• _What is needed_: From the data below, repeat exactly the lines from the line with "index dip: (420, 306)" to the line with "pinky pip: (367, 380)", both included.

(Keypoint coordinate data)
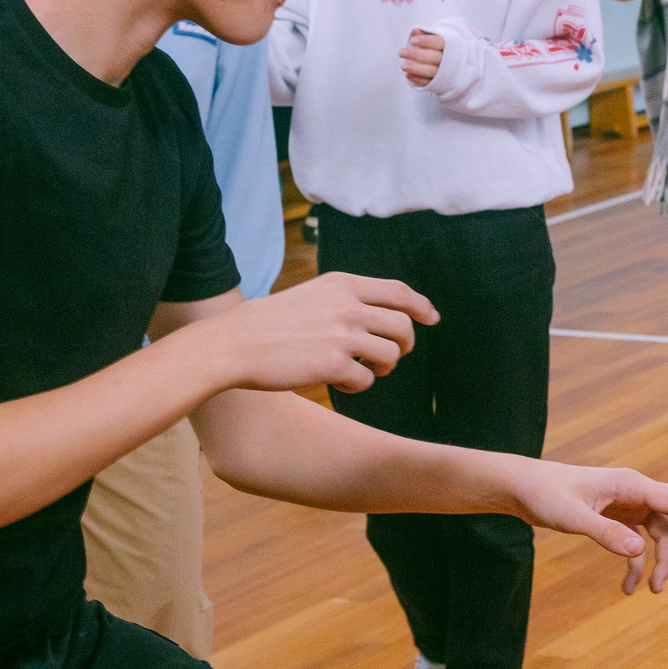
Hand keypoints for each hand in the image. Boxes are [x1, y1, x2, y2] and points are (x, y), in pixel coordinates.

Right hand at [204, 272, 436, 394]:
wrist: (235, 343)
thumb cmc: (272, 324)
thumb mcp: (313, 296)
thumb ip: (349, 301)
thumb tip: (389, 315)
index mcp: (342, 284)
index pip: (398, 291)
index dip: (420, 306)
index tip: (432, 318)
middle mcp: (347, 306)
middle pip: (403, 327)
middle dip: (404, 345)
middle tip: (390, 356)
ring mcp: (342, 335)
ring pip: (390, 355)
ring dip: (382, 367)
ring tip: (361, 369)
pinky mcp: (333, 365)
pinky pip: (367, 380)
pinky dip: (357, 384)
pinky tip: (337, 380)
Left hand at [399, 27, 445, 87]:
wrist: (447, 64)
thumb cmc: (435, 48)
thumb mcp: (432, 39)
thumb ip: (423, 35)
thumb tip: (414, 31)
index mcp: (447, 46)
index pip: (438, 43)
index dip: (426, 42)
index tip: (413, 40)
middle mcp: (447, 60)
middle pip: (434, 57)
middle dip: (417, 55)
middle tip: (401, 52)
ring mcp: (443, 73)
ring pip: (431, 71)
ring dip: (416, 69)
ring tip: (403, 67)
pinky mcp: (438, 83)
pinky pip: (428, 82)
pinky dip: (418, 79)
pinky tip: (408, 75)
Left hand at [505, 461, 667, 592]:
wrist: (523, 488)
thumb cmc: (545, 495)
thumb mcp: (573, 516)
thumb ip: (606, 533)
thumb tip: (640, 550)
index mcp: (631, 484)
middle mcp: (635, 492)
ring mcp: (628, 505)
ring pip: (662, 531)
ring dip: (663, 560)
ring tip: (655, 590)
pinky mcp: (618, 518)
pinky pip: (638, 542)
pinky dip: (638, 564)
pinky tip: (628, 587)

• _Answer to this problem_:
index dip: (420, 306)
index tip: (432, 318)
middle mcp: (347, 306)
middle pip: (403, 327)
middle dip: (404, 345)
middle tip: (390, 356)
ring mcp: (342, 335)
ring pip: (390, 355)
ring dip: (382, 367)
ring tip: (361, 369)
pinky mcp: (333, 365)
pinky pip: (367, 380)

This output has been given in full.